▸ ABOUT THIS EXERCISE:
An exact copy of every record below is required, with the pictures left out.

*** Block opens ***

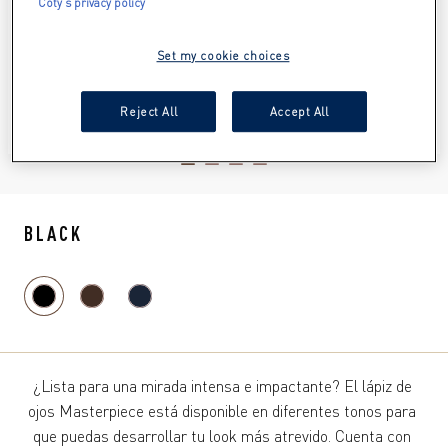
Coty's privacy policy
Set my cookie choices
Reject All
Accept All
ITEM 01 (CURRENT SLIDE)
ITEM 02
ITEM 03
ITEM 04
BLACK
¿Lista para una mirada intensa e impactante? El lápiz de 
ojos Masterpiece está disponible en diferentes tonos para 
que puedas desarrollar tu look más atrevido. Cuenta con 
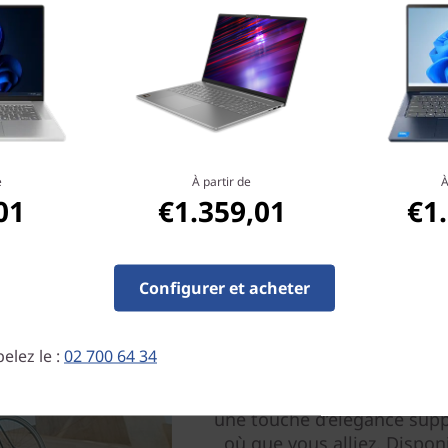
ue Light.
e
À partir de
À
01
€1.359,01
€1
Une solution prati
Configurer et acheter
Affranchissez-vous des cont
ce portable ultraléger d’
profil fin, l’IdeaPad Slim 5
elez le :
02 700 64 34
des sacs pour que vous soye
Son magnifique châssis mé
une touche d’élégance supp
où que vous alliez. Dispo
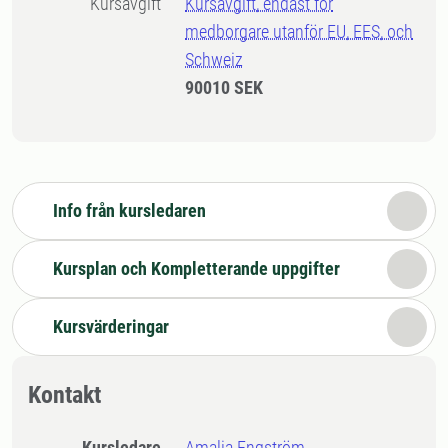
Kursavgift
Kursavgift, endast för
medborgare utanför EU, EES, och
Schweiz
90010 SEK
Info från kursledaren
Kursplan och Kompletterande uppgifter
Kursvärderingar
Kontakt
Kursledare
Amalia Engström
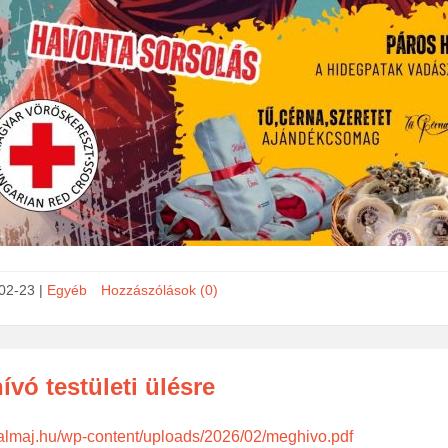
02-23
|
Egyéb
Hozzászólások (0)
vó testületi ülésre
halmaj.hu/wp-content/uploads/2026/02/meghivo.pdf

*** Block closes ***

▸ OUTPUT:
Coty's privacy policy
Set my cookie choices
Reject All
Accept All
ITEM 01 (CURRENT SLIDE)
ITEM 02
ITEM 03
ITEM 04
BLACK
¿Lista para una mirada intensa e impactante? El lápiz de 
ojos Masterpiece está disponible en diferentes tonos para 
que puedas desarrollar tu look más atrevido. Cuenta con 
ue Light.
e
À partir de
À
01
€1.359,01
€1
Une solution prati
Configurer et acheter
Affranchissez-vous des cont
ce portable ultraléger d’
profil fin, l’IdeaPad Slim 5
elez le :
02 700 64 34
des sacs pour que vous soye
Son magnifique châssis mé
une touche d’élégance supp
où que vous alliez. Dispo
Kursavgift
Kursavgift, endast för
medborgare utanför EU, EES, och
Schweiz
90010 SEK
Info från kursledaren
Kursplan och Kompletterande uppgifter
Kursvärderingar
Kontakt
Kursledare
Amalia Engström
02-23
|
Egyéb
Hozzászólások (0)
vó testületi ülésre
halmaj.hu/wp-content/uploads/2026/02/meghivo.pdf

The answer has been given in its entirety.